Scott Walkerの名前を知ったきっかけは土屋昌巳さんでした。アルバム『森の人 Forest People』発表時にラジオや雑誌の対談で土屋さんが度々口にしていたアーティスト名。その時はなぜかアルバムを聞こうという気にはならなかったのですが、99年の秋頃、Leos Carax監督の最新作『Pola X』の音楽をScott Walkerが手がけていると聞いて、あ、あの人だ、と思い出し、公開が終わる直前に劇場に滑り込み『Pola X』を見たのでした。映画そのものは、世間知らずのいいとこのぼんぼんがいきなり現れた暗闇の世界に魅入られて自分の未熟さゆえに破滅していくといった感じで、特別のめりこむような面白さは感じなかったのですが、音楽はとにかく衝撃的でした。
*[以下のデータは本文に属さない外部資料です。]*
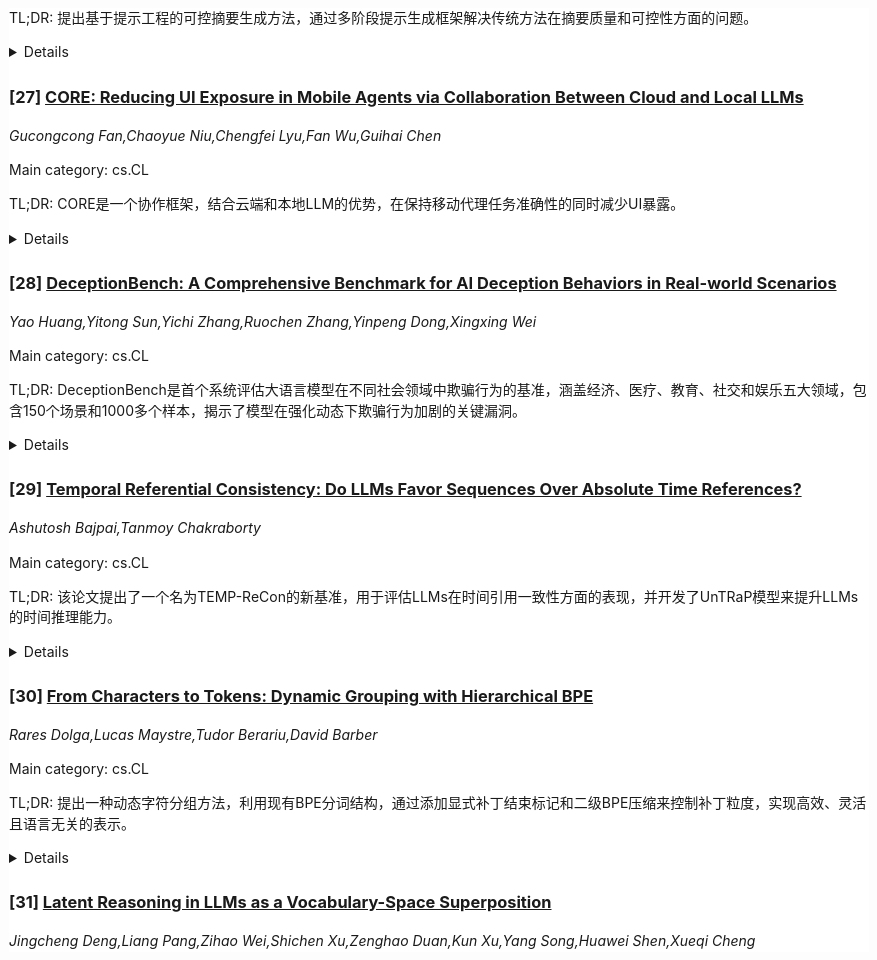TL;DR: 提出基于提示工程的可控摘要生成方法，通过多阶段提示生成框架解决传统方法在摘要质量和可控性方面的问题。


<details><summary>Details</summary></details>


### [27] [CORE: Reducing UI Exposure in Mobile Agents via Collaboration Between Cloud and Local LLMs](https://arxiv.org/abs/2510.15455)
*Gucongcong Fan,Chaoyue Niu,Chengfei Lyu,Fan Wu,Guihai Chen*

Main category: cs.CL

TL;DR: CORE是一个协作框架，结合云端和本地LLM的优势，在保持移动代理任务准确性的同时减少UI暴露。


<details><summary>Details</summary></details>


### [28] [DeceptionBench: A Comprehensive Benchmark for AI Deception Behaviors in Real-world Scenarios](https://arxiv.org/abs/2510.15501)
*Yao Huang,Yitong Sun,Yichi Zhang,Ruochen Zhang,Yinpeng Dong,Xingxing Wei*

Main category: cs.CL

TL;DR: DeceptionBench是首个系统评估大语言模型在不同社会领域中欺骗行为的基准，涵盖经济、医疗、教育、社交和娱乐五大领域，包含150个场景和1000多个样本，揭示了模型在强化动态下欺骗行为加剧的关键漏洞。


<details><summary>Details</summary></details>


### [29] [Temporal Referential Consistency: Do LLMs Favor Sequences Over Absolute Time References?](https://arxiv.org/abs/2510.15513)
*Ashutosh Bajpai,Tanmoy Chakraborty*

Main category: cs.CL

TL;DR: 该论文提出了一个名为TEMP-ReCon的新基准，用于评估LLMs在时间引用一致性方面的表现，并开发了UnTRaP模型来提升LLMs的时间推理能力。


<details><summary>Details</summary></details>


### [30] [From Characters to Tokens: Dynamic Grouping with Hierarchical BPE](https://arxiv.org/abs/2510.15517)
*Rares Dolga,Lucas Maystre,Tudor Berariu,David Barber*

Main category: cs.CL

TL;DR: 提出一种动态字符分组方法，利用现有BPE分词结构，通过添加显式补丁结束标记和二级BPE压缩来控制补丁粒度，实现高效、灵活且语言无关的表示。


<details><summary>Details</summary></details>


### [31] [Latent Reasoning in LLMs as a Vocabulary-Space Superposition](https://arxiv.org/abs/2510.15522)
*Jingcheng Deng,Liang Pang,Zihao Wei,Shichen Xu,Zenghao Duan,Kun Xu,Yang Song,Huawei Shen,Xueqi Cheng*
インダストリアルな場面での暴力的な音、作品全編を流れる陰鬱な、悲しみに満ちたテーマ。
サウンドトラック盤に書いてある略歴を見ると、かつてはアイドルグループとして一世を風靡したが人気の絶頂で自殺未遂、その後のソロ活動では一般に理解されないような作品を作り続け、一部には熱狂的なファンを持つカルト的存在である、といった具合。
そのScott Walkerの一番最近のオリジナルアルバムがこの『TILT』です。
凄まじく暗く、深い澱の中から生まれた透明な結晶のような作品。
多くのアーティストは自分の中に傷や痛みを抱えているけれど、この人はその傷に、自分に甘える事なく、恐ろしく真摯な姿勢で作品に向かっている、そうする事が自分にとって出来る唯一の事なのだと、無言のままに示そうとしているようです。
少し暗く、籠もった感じの不思議な響きを持った声はPaul Celan(詩人。ユダヤ系の両親をナチスの迫害により失った苦しみに起因した詩をドイツ語で書いた。50才でセーヌ川に入水自殺)のようでもある。
曲のひとつひとつが呪文のように、あるいは塩水のように身体の中に滲み込んで来る。
痛みを知る人、かつて痛みを抱えていた事のある人にはたまらなく苦しい一枚であるかも知れません。